In Ozigbo’s words, “I am the son of a headmaster, and I can recall how my father invested his gratuity wisely after retirement and how the little investment contributed to the welfare of our family. I was happy when Peter Obi cleared the gratuities of retirees, but I feel saddened now that the pensions have started accumulating under Gov.Obiano”. The truth is, many families in Anambra state, flourished as a result of the sweat of retirees. That time seems far gone now. As my immediate elder sister, a retiree told me, depriving pensioners their entitlements “is a sin crying to heaven for vengeance”. It speaks volumes of lack off leadership. In Nigeria today, it’s hard to see public officeholders who through diligence have decided to do things positively, different. It’s worse with our politicians. Many of them have become “princes of darkness” immediately they have acquired power. They feel they need the people anymore.
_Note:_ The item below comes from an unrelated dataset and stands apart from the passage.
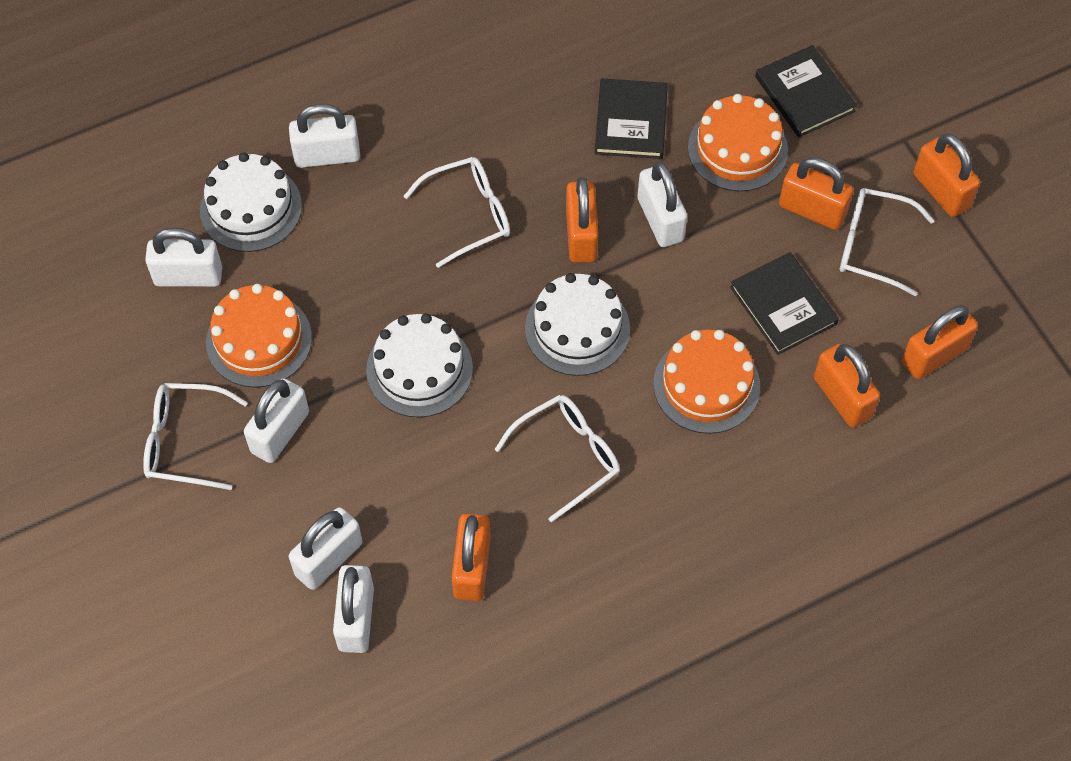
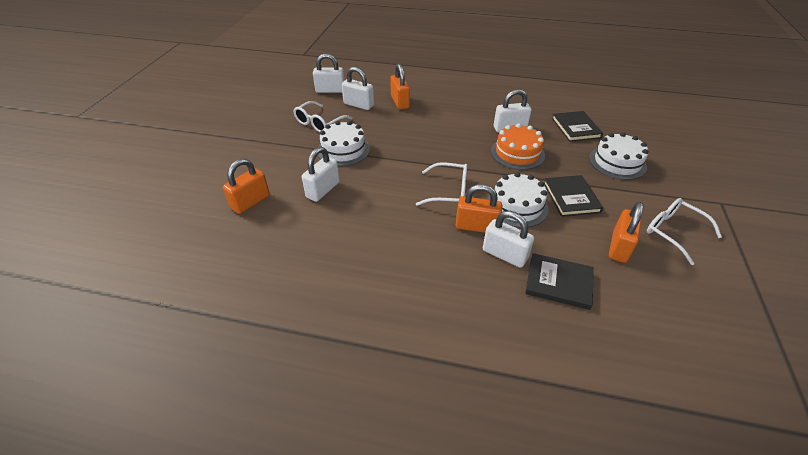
orange cake: [206,284,312,388] [653,330,760,434] [688,94,788,192] = 3 -> [491,123,545,170] = 1
orange padlock: [451,514,491,601] [566,177,598,263] [779,158,853,230] [814,344,880,428] [902,305,978,379] [914,134,980,217] = 6 -> [223,159,270,214] [390,64,410,109] [456,184,502,233] [609,202,643,263] = 4
white glasses: [143,383,248,490] [403,157,510,268] [494,395,620,522] [840,188,935,297] = 4 -> [293,101,353,132] [416,162,467,206] [647,198,722,265] = 3
white padlock: [145,228,222,287] [244,378,309,463] [289,104,360,168] [289,507,362,590] [333,565,374,653] [638,162,687,247] = 6 -> [302,147,340,202] [313,53,344,93] [342,67,374,110] [483,211,534,268] [494,89,532,133] = 5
Pensioners become their “soft targets”, pawns in their chess game of power. That’s why the central narrative of public office in Nigeria is easy to sum up: talk the talk, don’t walk the talk. That’s their occupational disease. That’s also the reason why it has become hard for many of them to answer these baseline questions: why am I in public office? Is it for public good or selfish interests? It’s all for personal aggrandizement.
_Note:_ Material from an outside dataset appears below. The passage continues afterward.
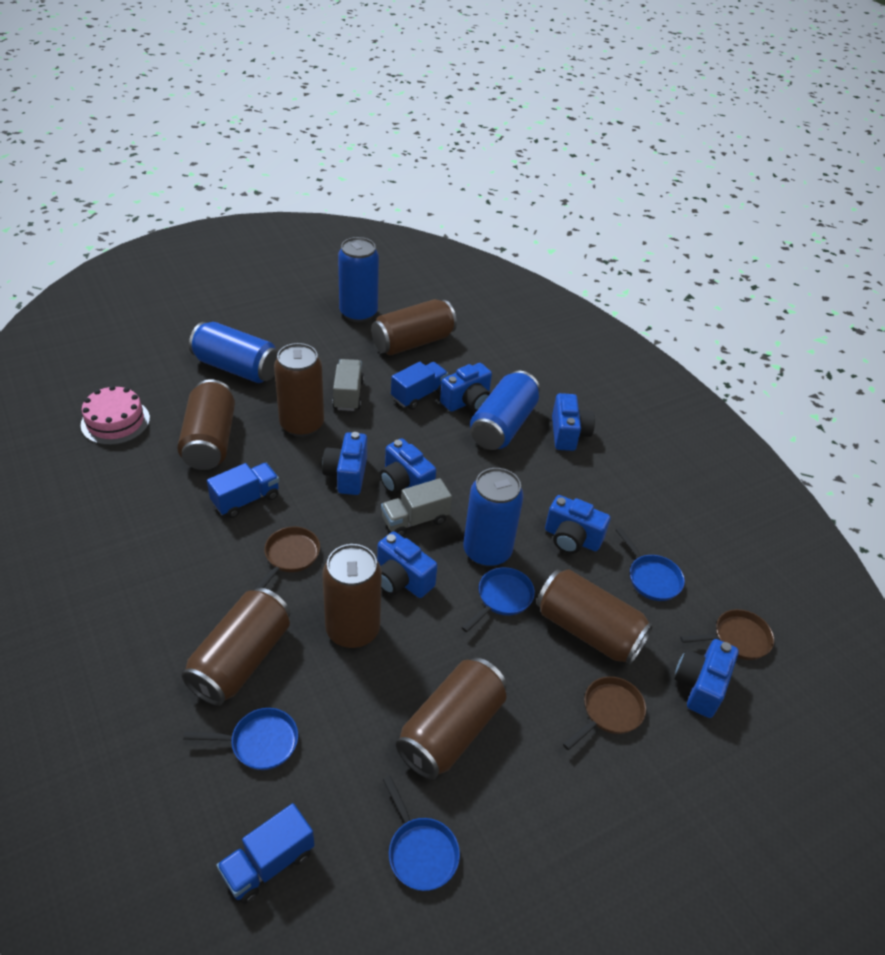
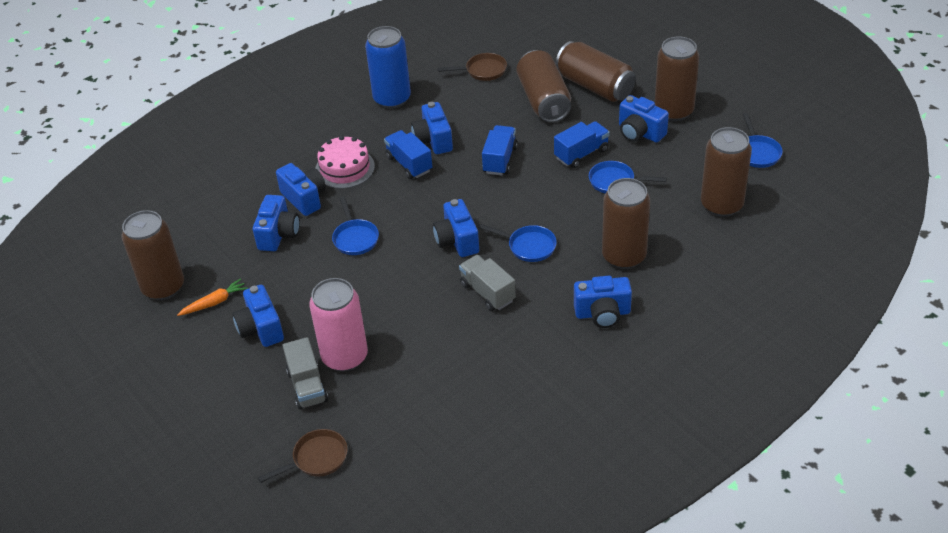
blue can: [189,322,279,383] [338,237,379,322] [463,468,524,567] [470,371,540,450] = 4 -> [365,26,411,109] = 1
brown can: [177,379,235,470] [182,588,290,706] [274,343,324,437] [322,544,382,648] [371,299,457,355] [396,658,507,780] [536,569,653,665] = 7 -> [122,210,184,300] [516,50,571,122] [556,41,636,102] [602,178,650,269] [655,36,699,121] [701,127,752,217] = 6
brown pan: [254,527,320,591] [563,676,646,750] [680,609,774,660] = 3 -> [258,429,348,483] [438,53,507,81] = 2
orange carrot: none = 0 -> [177,278,248,316] = 1
pink can: none = 0 -> [309,278,368,372] = 1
For sure, many of them don’t have what it takes to perform beyond average. Every so often, they squander public trust which is what public office entails. They pursue simple, selfish things with zeal, but approach critical matters that should improve the welfare of the people either halfheartedly, or completely unattended.
Selecting goals they want to achieve while in office, is a secondary matter. They lack conviction. That’s why paying pensions and gratuities are a distraction to many of them. For want of a better description, most of our state governors end up as “ waka just pass “. They come and go. They touch no lives, no worthy legacy. They leave behind sorrows and pains. Many retirees have died as a result of their callousness. In many states today, the Contributory Pension Scheme comes to mind only when it becomes mandatory for the governors to do so in order to access some financial benefits. After that, “business as usual”.
It’s sad how Anambra is going down the human development index. By 2012, data from the National Bureau of Statistics (NBS) showed that poverty rate in Anambra had declined to 22 percent. That statistics meant that as of 2011-2012, the least number of poor people lived in Anambra. That feat was attributed to the policies of Peter Obi. Also, a United Nations(UN) report on Millennium Development Goals(MDGs) rated Anambra as the only state in Nigeria that met almost all the targets set in the MDGs guidelines. That’s why Obi was beating his chest,saying in Igbo, “Anambra Adi ba go nma”, meaning, “things are looking in Anambra”. Can you say the same thing now? Ask the retirees.